The Hantavirus, a disease found in both North and South America can cause illness and death in people exposed to it. The strain of Hantavirus found in Chile, the Andes Virus is carried mainly by the long-tailed pygmy rice rat. The disease is found in the rat’s droppings and urine. Humans can become infected if they handle droppings or breathe air that contains fecal particles. In rare cases with the Andes Virus humans can catch it from prolonged or close contact with another infected person. 

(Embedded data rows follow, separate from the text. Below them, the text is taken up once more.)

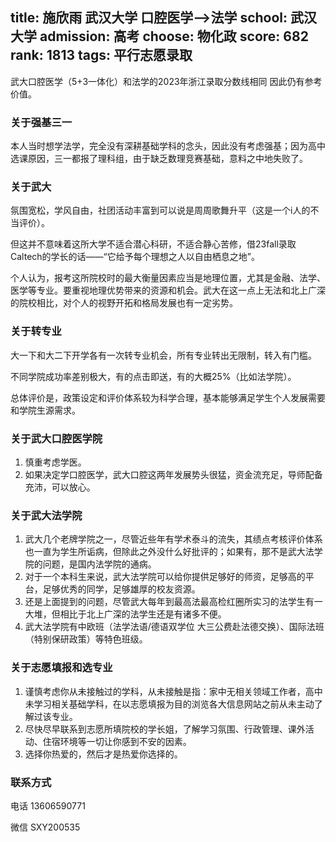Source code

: title: 施欣雨 武汉大学 口腔医学-->法学
school: 武汉大学
admission: 高考
choose: 物化政
score: 682
rank: 1813
tags: 平行志愿录取
---

武大口腔医学（5+3一体化）和法学的2023年浙江录取分数线相同 因此仍有参考价值。

### 关于强基三一

本人当时想学法学，完全没有深耕基础学科的念头，因此没有考虑强基；因为高中选课原因，三一都报了理科组，由于缺乏数理竞赛基础，意料之中地失败了。

### 关于武大

氛围宽松，学风自由，社团活动丰富到可以说是周周歌舞升平（这是一个i人的不当评价）。

但这并不意味着这所大学不适合潜心科研，不适合静心苦修，借23fall录取Caltech的学长的话——“它给予每个理想之人以自由栖息之地”。

个人认为，报考这所院校时的最大衡量因素应当是地理位置，尤其是金融、法学、医学等专业。要重视地理优势带来的资源和机会。武大在这一点上无法和北上广深的院校相比，对个人的视野开拓和格局发展也有一定劣势。

### 关于转专业

大一下和大二下开学各有一次转专业机会，所有专业转出无限制，转入有门槛。

不同学院成功率差别极大，有的点击即送，有的大概25%（比如法学院）。

总体评价是，政策设定和评价体系较为科学合理，基本能够满足学生个人发展需要和学院生源需求。

### 关于武大口腔医学院

1.   慎重考虑学医。
2.   如果决定学口腔医学，武大口腔这两年发展势头很猛，资金流充足，导师配备充沛，可以放心。

### 关于武大法学院

1.   武大几个老牌学院之一，尽管近些年有学术泰斗的流失，其绩点考核评价体系也一直为学生所诟病，但除此之外没什么好批评的；如果有，那不是武大法学院的问题，是国内法学院的通病。
2.   对于一个本科生来说，武大法学院可以给你提供足够好的师资，足够高的平台，足够优秀的同学，足够雄厚的校友资源。
3.   还是上面提到的问题，尽管武大每年到最高法最高检红圈所实习的法学生有一大堆，但相比于北上广深的法学生还是有诸多不便。
4.   武大法学院有中欧班（法学法语/德语双学位 大三公费赴法德交换）、国际法班（特别保研政策）等特色班级。

### 关于志愿填报和选专业

1.   谨慎考虑你从未接触过的学科，从未接触是指：家中无相关领域工作者，高中未学习相关基础学科，在以志愿填报为目的浏览各大信息网站之前从未主动了解过该专业。
2.   尽快尽早联系到志愿所填院校的学长姐，了解学习氛围、行政管理、课外活动、住宿环境等一切让你感到不安的因素。
3.   选择你热爱的，然后才是热爱你选择的。

### 联系方式

电话 13606590771

微信 SXY200535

The disease has flu-like symptoms, to begin with: fever, headaches, stomach pain, and muscle aches. Leading to more serious symptoms such as coughing, fluid on the lungs, and struggling to breathe. The disease is dangerous and has a high mortality rate if not treated correctly.  

The tiny rat is generally found in mountainous regions, forest floors, and rural areas. Travelers can reduce risk by avoiding areas infested with rodents and enclosed areas where rodent droppings can be found. Hands should be washed frequently and any items that come into contact with rat droppings should be disinfected thoroughly. Whilst camping or staying in rural areas it is wise to safeguard all food from rodents. If you or someone you’re traveling with come into contact with the virus, or exhibits any symptoms seek help from a medical professional. 

guanaco beside a lake in Chile, South America.
Credit Paula Porto @Unsplash

What is the most dangerous animal in Chile?

Pumas are objectively the most dangerous animals in Chile because an attack by one can cause severe injury or death. However attacks on humans by Pumas in Chile are extremely rare and so long as care is taken whilst hiking or visiting their habitat, visitors should be safe. 

What is the most dangerous snake in Chile?

There are few snakes in Chile when compared with the rest of South America. Since it does not have a tropical climate, giant anacondas and boa constrictors the like of which are found in the Amazon, do not live in Chile. However, there are still one or two snakes that it’s worth watching out for. The Chilean Slender Snake is the most dangerous. Although rare, its bite is moderately venomous and can cause pain, swelling, and discomfort.

What is the most dangerous spider in Chile?

The Chilean Recluse is the most dangerous spider in Chile. Its bite is highly venomous and can cause serious illness and fatality if not treated properly.